→ WORK TASK
Make an exact copy of the entries, and keep any pictures out of it.
________________________
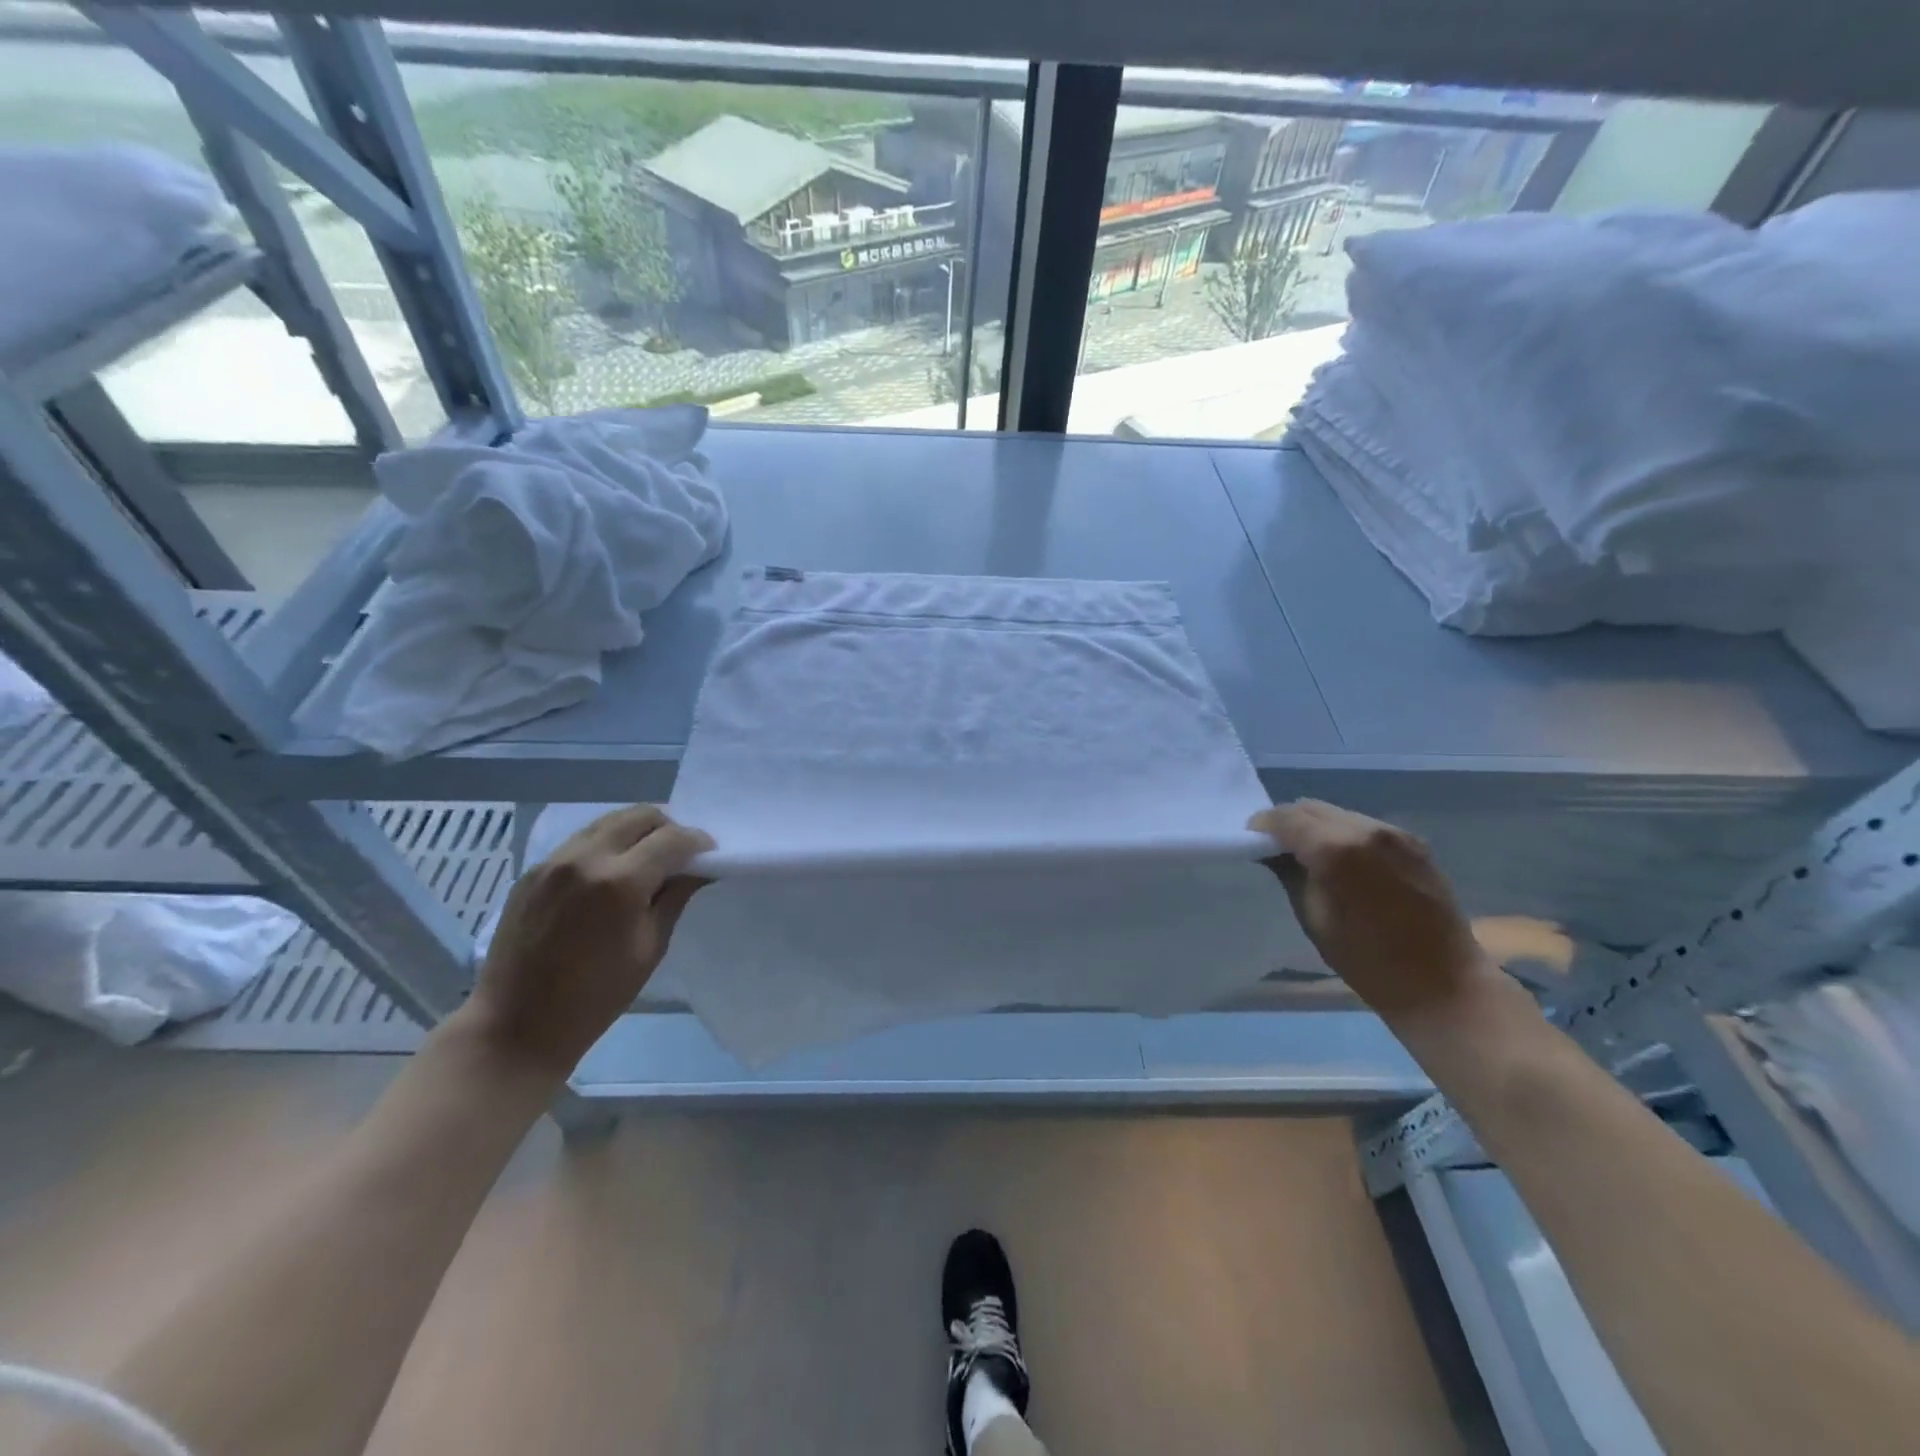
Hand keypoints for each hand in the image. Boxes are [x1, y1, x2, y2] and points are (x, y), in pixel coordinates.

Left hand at [462, 805, 711, 1078]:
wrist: (515, 1026)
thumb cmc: (595, 997)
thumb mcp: (650, 948)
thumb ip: (675, 897)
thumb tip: (697, 868)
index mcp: (620, 882)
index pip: (673, 839)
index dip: (698, 843)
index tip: (710, 856)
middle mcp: (585, 858)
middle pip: (641, 816)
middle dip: (669, 829)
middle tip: (679, 855)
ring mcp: (553, 861)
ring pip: (609, 821)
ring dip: (636, 832)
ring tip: (646, 860)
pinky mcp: (533, 870)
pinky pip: (581, 840)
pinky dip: (606, 845)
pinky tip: (610, 874)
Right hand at [1249, 800, 1497, 1021]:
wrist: (1444, 985)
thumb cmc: (1368, 961)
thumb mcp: (1313, 918)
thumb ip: (1290, 874)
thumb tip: (1272, 852)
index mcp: (1336, 850)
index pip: (1285, 818)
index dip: (1262, 828)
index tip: (1252, 844)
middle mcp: (1366, 830)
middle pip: (1311, 808)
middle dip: (1288, 823)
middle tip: (1275, 849)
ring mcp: (1395, 833)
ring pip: (1338, 814)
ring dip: (1316, 827)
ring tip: (1309, 856)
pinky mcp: (1414, 842)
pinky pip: (1364, 826)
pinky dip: (1344, 835)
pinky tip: (1344, 862)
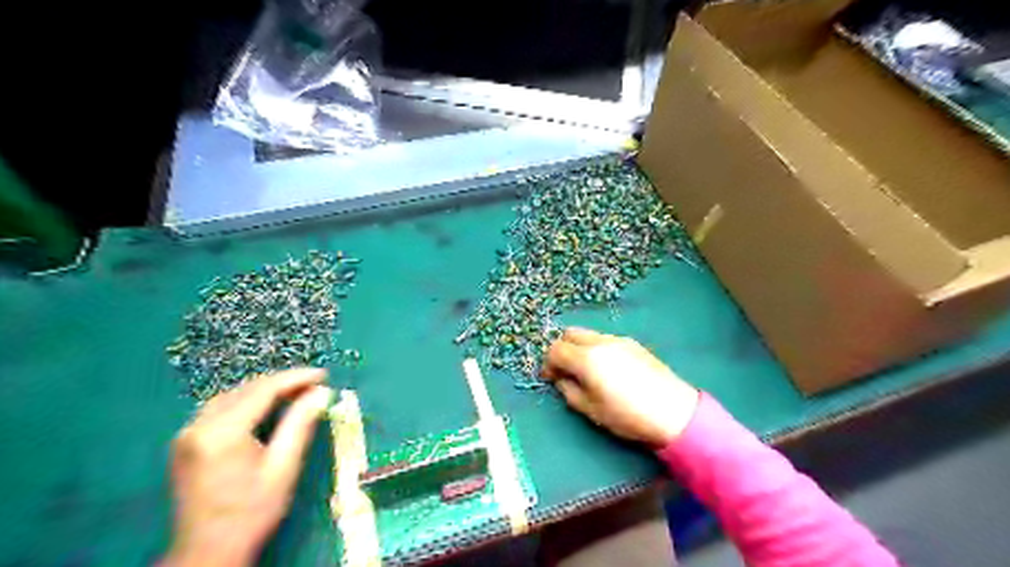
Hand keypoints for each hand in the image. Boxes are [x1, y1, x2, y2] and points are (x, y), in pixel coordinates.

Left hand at [161, 370, 334, 565]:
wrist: (207, 552)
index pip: (263, 390)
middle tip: (314, 384)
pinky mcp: (185, 443)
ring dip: (263, 390)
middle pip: (245, 389)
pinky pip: (219, 409)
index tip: (323, 375)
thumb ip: (300, 424)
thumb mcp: (283, 467)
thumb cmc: (252, 512)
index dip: (296, 378)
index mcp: (222, 433)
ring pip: (231, 396)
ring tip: (294, 392)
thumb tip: (321, 392)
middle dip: (282, 383)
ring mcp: (186, 435)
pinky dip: (246, 402)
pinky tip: (264, 407)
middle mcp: (198, 427)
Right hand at [540, 330, 699, 448]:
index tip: (550, 379)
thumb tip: (561, 379)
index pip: (555, 350)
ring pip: (588, 335)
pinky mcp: (633, 343)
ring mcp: (618, 340)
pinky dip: (596, 348)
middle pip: (569, 334)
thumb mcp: (591, 410)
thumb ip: (569, 391)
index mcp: (587, 358)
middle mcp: (600, 342)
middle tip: (565, 371)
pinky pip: (605, 339)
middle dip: (562, 350)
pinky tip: (607, 369)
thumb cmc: (628, 415)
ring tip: (587, 371)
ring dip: (579, 348)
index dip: (548, 364)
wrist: (674, 412)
________________________
→ WRITTEN SOLUTION
Hand keypoints for each hand in the image. Boxes are [x1, y1, x2, y2] and points are (x, y), in pixel coordinates.

Left hand at [462, 805, 711, 1078]:
wrist: (515, 1026)
thumb cmc: (595, 997)
thumb mcp: (650, 948)
thumb ip: (675, 897)
thumb tip: (697, 868)
index mcp: (620, 882)
index pip: (673, 839)
index dip: (698, 843)
index tip: (710, 856)
middle mcp: (585, 858)
middle pip: (641, 816)
middle dip: (669, 829)
middle tip: (679, 855)
ring mcp: (553, 861)
ring pip: (609, 821)
ring dip: (636, 832)
ring tip: (646, 860)
pinky mcp: (533, 870)
pinky pip: (581, 840)
pinky dip: (606, 845)
pinky tip: (610, 874)
Right hand at [1249, 800, 1497, 1021]:
wrist: (1444, 985)
thumb cmc: (1368, 961)
thumb mcp: (1313, 918)
thumb ip: (1290, 874)
thumb tip: (1272, 852)
index mcp: (1336, 850)
index pip: (1285, 818)
index dip: (1262, 828)
index tip: (1252, 844)
middle mcp: (1366, 830)
middle pip: (1311, 808)
middle dip: (1288, 823)
middle tip: (1275, 849)
ring mcp: (1395, 833)
ring pip: (1338, 814)
ring dip: (1316, 827)
ring tip: (1309, 856)
pinky mcp: (1414, 842)
pinky pip: (1364, 826)
pinky dip: (1344, 835)
pinky tip: (1344, 862)
Hand keypoints for each hand in the image. Boxes are [x1, y1, x2, y2] and points are (x, y), in pixel coordinates.

Left hand at [161, 370, 334, 565]:
wrist: (207, 552)
index pip: (263, 390)
middle tip: (314, 384)
pinky mcp: (185, 443)
ring dip: (263, 390)
middle pip: (245, 389)
pinky pip: (219, 409)
index tip: (323, 375)
thumb ip: (300, 424)
thumb mcp: (283, 467)
thumb cmc: (252, 512)
index dip: (296, 378)
index mcp: (222, 433)
ring pip: (231, 396)
ring tip: (294, 392)
thumb tip: (321, 392)
middle dip: (282, 383)
ring mcp: (186, 435)
pinky dip: (246, 402)
pinky tip: (264, 407)
middle mcp: (198, 427)
Right hand at [540, 330, 699, 448]:
index tip: (550, 379)
thumb tip: (561, 379)
index pip: (555, 350)
ring pip: (588, 335)
pinky mcp: (633, 343)
ring mcp: (618, 340)
pinky dip: (596, 348)
middle pip: (569, 334)
thumb mcp: (591, 410)
thumb ip: (569, 391)
index mcp: (587, 358)
middle mcp: (600, 342)
middle tip: (565, 371)
pinky pip: (605, 339)
middle dip: (562, 350)
pinky tip: (607, 369)
thumb cmc: (628, 415)
ring tip: (587, 371)
ring dip: (579, 348)
index dip: (548, 364)
wrist: (674, 412)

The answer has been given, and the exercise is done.